-- start of TEXT SEGMENT --

For a subgenre so concerned with the future, it’s only fitting that cyberpunk has continued to transform and evolve. Rooted in 1960’s New Wave Science Fiction literature from the likes of J.G. Ballard and Phillip K. Dick, cyberpunk concerns tales of urban social anxieties, technology run amok, and the post-human age. The subgenre has touched Western cinema through films such as Ridley Scott’s Blade Runner (1982) and David Cronenberg’s eXistenZ (1999), becoming synonymous with mega-cities, cybernetically modified humans, and neon-drenched imagery.
However, such features don’t necessarily characterise the distinctly dark flavour of cyberpunk cinema offered by Japan. Deeply experimental and highly abstract, the films of the Japanese cyberpunk movement are defined by scathing critiques of contemporary social anxieties, which are explored through horrific metamorphosis, violent sexual imagery, and relentless dehumanisation. To understand the development of Japanese cyberpunk’s unique style, it’s essential to re-visit the early work of one of the country’s most influential filmmakers – Gakuryû Ishii.

-- end of TEXT SEGMENT --
-- start of STORED DATA --

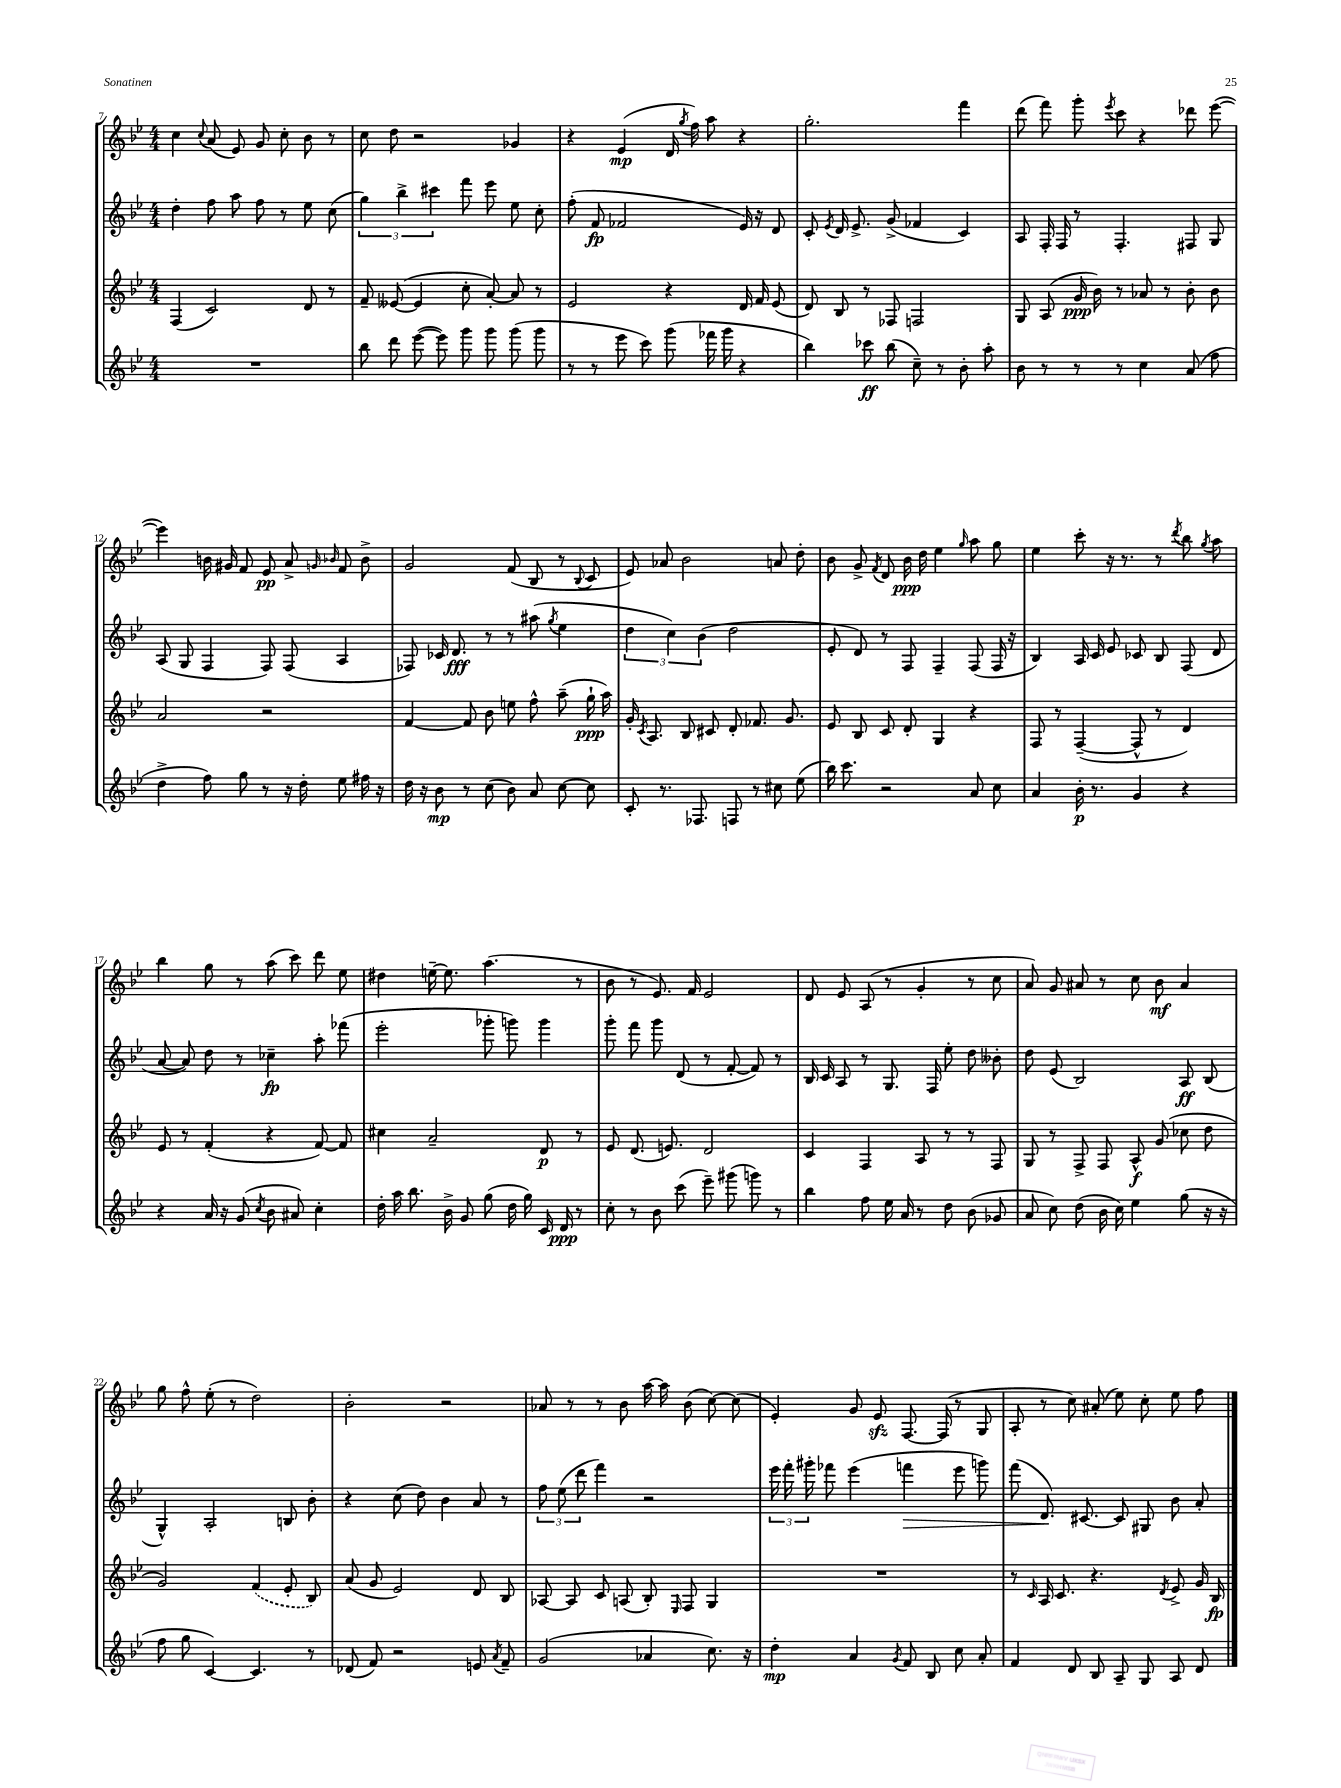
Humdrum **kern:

-- end of STORED DATA --

> TO BE DONE: According to the passage on cyberpunk cinema, whose early work must be revisited to understand how Japanese cyberpunk's style developed? The listing is separate material, unrelated to the passage on cyberpunk cinema.

> ANSWER TO THE PROBLEM: Gakuryû Ishii, one of Japan's most influential filmmakers.